Beenden möchte ich meine Ausführungen mit einem Kommentar eines jungen Familienvaters in einem NDRBeitrag zur Einführung der Geschwisterkindregelung. Der junge Vater mit dem Namen Malte schrieb, Zitat: „Wir haben drei Kinder, zwei in der Kita und bald das dritte Kind in der Krippe. Wir freuen uns darauf, nur noch für ein Kind zu zahlen, dann können wir uns als Familie mal wieder etwas mehr leisten, zum Beispiel ein neues Fahrrad für den Großen oder eine Woche mehr Urlaub zusammen.“ – Herzlichen Dank.

(Beifall vonseiten der Fraktion der SPD – Simone Oldenburg, DIE LINKE: Na hoffentlich ist Malte dann noch bei seiner Familie!)

Vielen Dank, Frau Ministerin.

Die Ministerin hat die angemeldete Redezeit um vier Minuten überschritten. Damit stehen nach Paragraf 85 Absatz 1 unserer Geschäftsordnung diese Minuten den nicht an der Regierung beteiligten Fraktionen zusätzlich zur Verfügung.

Ich rufe auf für die Fraktion der AfD den Abgeordneten Herrn de Jesus Fernandes.

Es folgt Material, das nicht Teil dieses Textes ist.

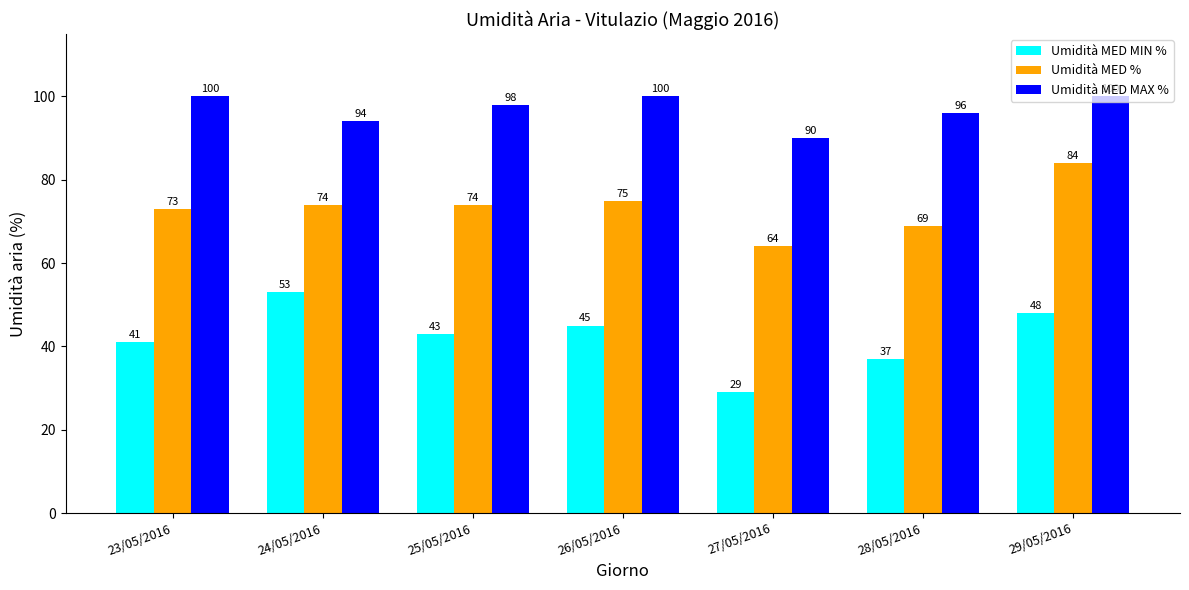

What is the label of the 3rd bar from the left?

25/05/2016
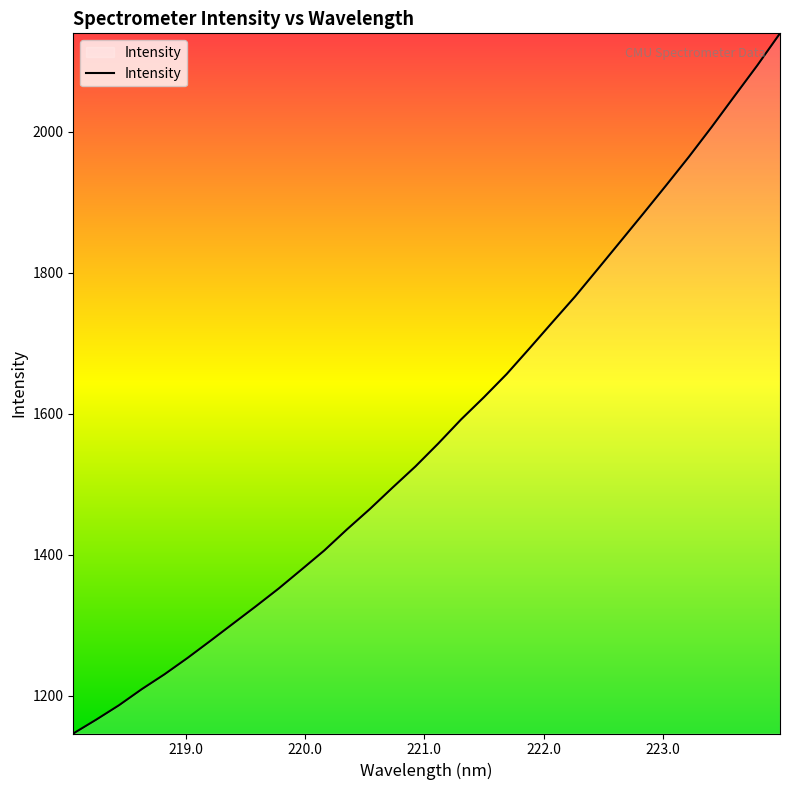

What is the difference between the maximum and minimum values?

993.1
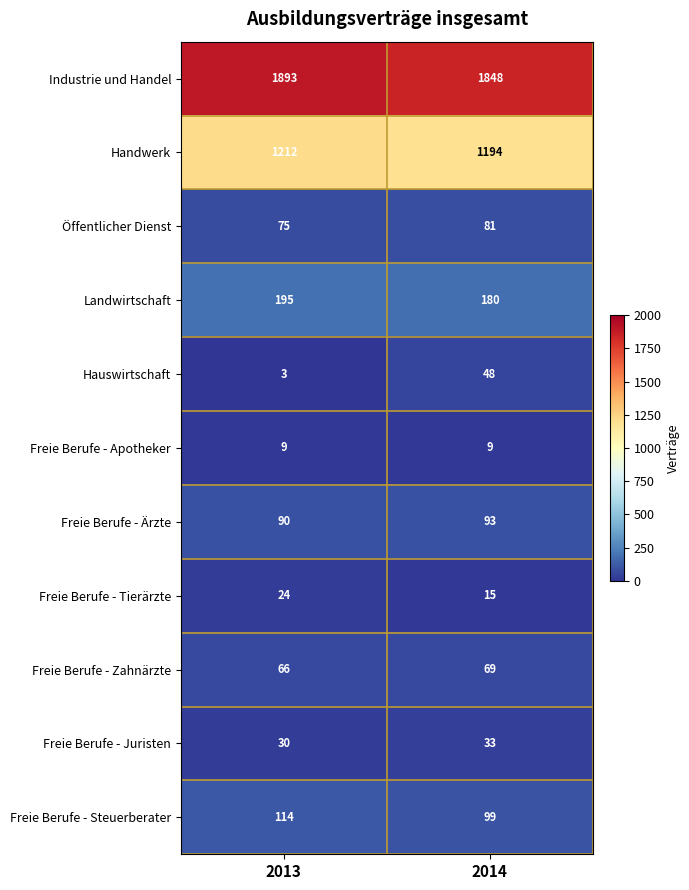

Reading right to left, extract all data points from this chart.

Industrie und Handel: 1848	1893
Handwerk: 1194	1212
Öffentlicher Dienst: 81	75
Landwirtschaft: 180	195
Hauswirtschaft: 48	3
Freie Berufe - Apotheker: 9	9
Freie Berufe - Ärzte: 93	90
Freie Berufe - Tierärzte: 15	24
Freie Berufe - Zahnärzte: 69	66
Freie Berufe - Juristen: 33	30
Freie Berufe - Steuerberater: 99	114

(Christian Brade, SPD: Der Familienexperte.)

Sehr geehrtes Präsidium! Werte Abgeordnete!

Sehr geehrter Herr Brade, auch Homosexuelle haben Familie. Sie gehen aus der Familie hervor, das wissen Sie doch, also bitte nicht solche abfälligen Bemerkungen! Das passt überhaupt nicht zu Ihrer Partei, denke ich, oder?

(Beifall vonseiten der Fraktion der AfD)

Also ich will das vielleicht mal als Vorwort bewerten, aber ursprünglich fängt man eigentlich immer mit der Begrüßung des Präsidiums an.

(allgemeine Unruhe – Simone Oldenburg, DIE LINKE: Hat er!)

Haben Sie gemacht? Super! Dann habe ich das nicht gehört. Dann war ich jetzt so überrascht.

Wir haben kurze Ausführungen gehört von Herrn Koplin zu dem Vorgehen mit diesem Gesetzentwurf, wie er auf den Weg gebracht wurde. Wir hatten zwei Anhörungen zu dieser KiföGÄnderung. In der ersten ging es ums Zähneputzen. Damals bestand große Einmütigkeit, dass wir das übernehmen. Frau Drese verkündete noch am selben Tag, dass sie das in ihren Gesetzentwurf aufnehmen wird, wir brauchen uns darüber keine Gedanken zu machen. Dem war aber nicht so, das möchte ich hier noch mal erwähnen. Wir mussten einen Änderungsantrag schreiben. Unsere Änderungsanträge gingen übrigens fristgerecht ein im Sozialausschuss. Wir wurden mit Tischvorlagen konfrontiert von allen anderen Fraktionen, die sich beim Kopieren reichlich an unseren Anträgen bedient hatten. Also bringt die Arbeit der Opposition ja doch was,

(Heiterkeit vonseiten der Fraktion der SPD – Beifall vonseiten der Fraktion der AfD)

sodass jetzt endlich das Zähneputzen aufgrund unseres Vorstoßes da noch drinsteht. Dafür vielen Dank.